España eliminó a Portugal con la fórmula de 2010: posesión, arco en cero y un gol salvador

16 años después de su histórica consagración en Sudáfrica 2010, España volvió a los cuartos de final del Mundial: eliminó a Portugal con un gol agónico de Mikel Merino y espera por el ganador de Estados Unidos vs. Bélgica.

Tras vencer a Países Bajos en Johannesburgo con el memorable tanto de Andrés Iniesta, a la Furia Roja le costó la Copa del Mundo. Sí se consagró en las Eurocopas de 2012 y 2024, alcanzando también las semifinales en 2021, pero en la cita planetaria se despidió en la fase de grupos en 2014 y en los octavos de final en 2018 y 2022.

Ahora, con Luis de la Fuente como entrenador, el seleccionado ibérico se plantó entre los ocho mejores del torneo, sin recibir goles y eliminando en la fase final a Austria (3-0) y Portugal (1-0).

En cuartos chocará con Estados Unidos o Bélgica, mientras que en unas hipotéticas semifinales aparece como posible rival Francia, uno de los grandes candidatos al título.

Posesión, arco en cero y un gol salvador, la fórmula de España

El equipo dirigido por Vicente del Bosque, quien en 2008 tomó la posta de Luis Aragonés, identificó al hincha español con un juego de posesión a partir de la influencia de Andrés Iniesta, Xavi Hernández, Xabi Alonso y Sergio Busquets, entre otros jugadores de buen pie.

Aun sin pasar por arriba a sus rivales -debutó con derrota ante Suiza y, luego, venció sin mucho resto a Honduras y Chile, para imponerse por 1 a 0 en sus partidos de octavos, cuartos, semis y final-, España tuvo más la pelota que sus rivales en los siete partidos de la Copa del Mundo.

El estilo de la Furia Roja era muy marcado. Sufría poco porque tenía la pelota, ganaba el mediocampo y aprovechaba la jerarquía de sus futbolistas en ataque, con David Villa como figura estelar.

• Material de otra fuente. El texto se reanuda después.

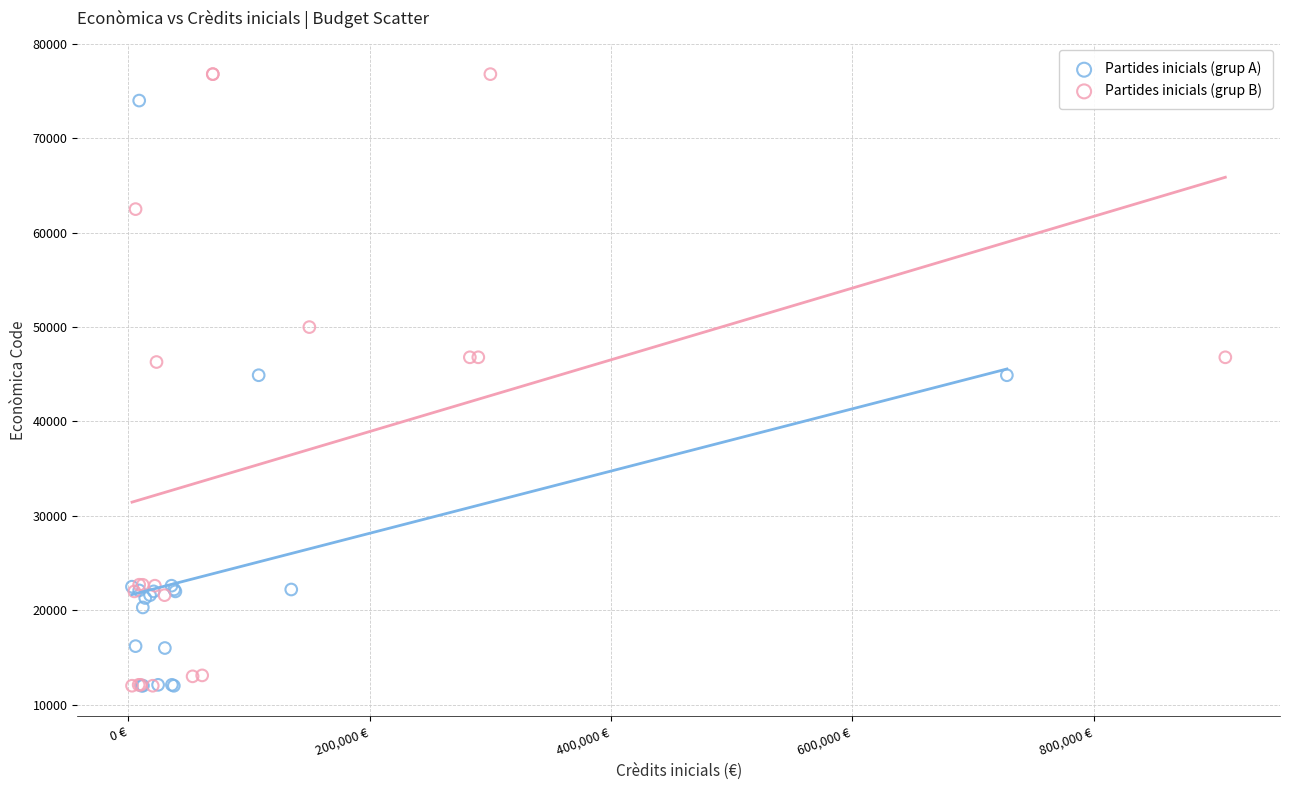

Which series has the largest Y range (max minus min)?

Partides inicials (grup B)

Una década y media después, pasaron por el puesto de director técnico Julen Lopetegui, Fernando Hierro, interino tras la polémica salida de su antecesor, Luis Enrique, con un interín de Robert Moreno antes de su regreso, y Luis de la Fuente.

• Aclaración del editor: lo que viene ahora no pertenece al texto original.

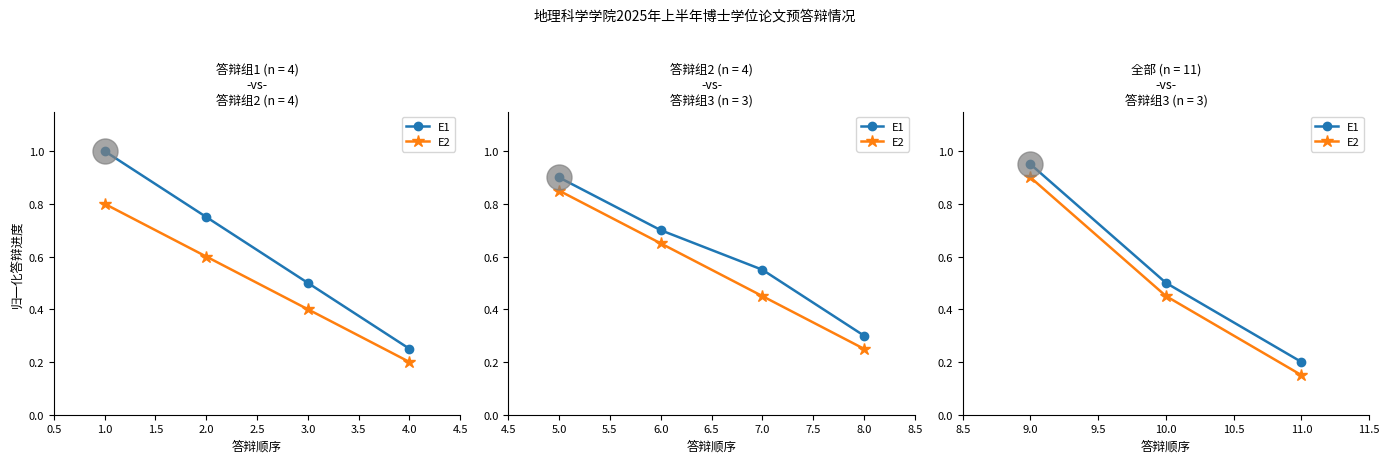

At how many categories does at least one series exceed 0?

3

La efectividad de De la Fuente es innegable: solo es superado por Del Bosque contabilizando a quienes dirigieron al menos cinco partidos. Con él, un tipo sobrio y correcto, España volvió a conquistar Europa con Lamine Yamal como gran figura y un equipo que volvió a representar al hincha.

Su equipo se abrazó a la épica de muchos partidos importantes y ya tiene un invicto de 35 partidos, igualando el máximo en la historia del seleccionado (entre 2007 y 2009) y quedando a tres del récord mundial de Italia.

Aunque algunas de sus estrellas no brillen, España juega como sabiendo que va a dominar el partido y, rápido o lento, va a poder abrirlo. Así cocinó la victoria contra Portugal, un partido que dominó pese a haber pasado algunos sobresaltos por la jerarquía de su oponente ibérico.

Ya no están los Iniesta y los Xavi, pero sí jugadores de muy buen pie y paciencia como Rodri y Pedri, acompañados por otros más ofensivos como el mencionado Yamal, que todavía no brilla como en otros momentos, Olmo, Baena y Oyarzabal.

La posesión de la Furia Roja por ahora fue de 73% (Cabo Verde), Arabia Saudita (67%), Uruguay (68%), Austria (56%) y Portugal (56%), sometiendo en esa estadística a sus rivales. Y además, claro, mantiene la mayor racha de imbatibilidad en la historia de la Copa del Mundo: Unai Simón lleva 608 minutos sin conceder goles.

Una fija de Sudáfrica 2010 fue el gol del héroe. Lo hizo Villa contra Portugal -también en octavos de final- y Paraguay -partido en el que Casillas le atajó un penal al Tacuara Cardozo-, fue el turno de Puyol frente a Alemania y coronó Iniesta, ya en el alargue, ante Países Bajos.

En el Mundial 2026, pese al sorpresivo empate contra Cabo Verde del debut, España no sufrió sobresaltos contra Arabia Saudita (4-0), Uruguay (1-0) y Austria (3-0), pero sí necesitó de esa épica para doblegar a un equipo con más peso como Portugal. Los dirigidos por De la Fuente habían estado más cerca del 1-0 que los lusos, pero no fue hasta que Merino recibió de Torres y definió al primer palo en tiempo cumplido que pudo romper el partido.

Así, abrazándose a su historia y haciéndole un guiño a sus logros, España sueña con bordarse su segunda estrella. Para ello deberá ganar tres finales más. Y parece preparado.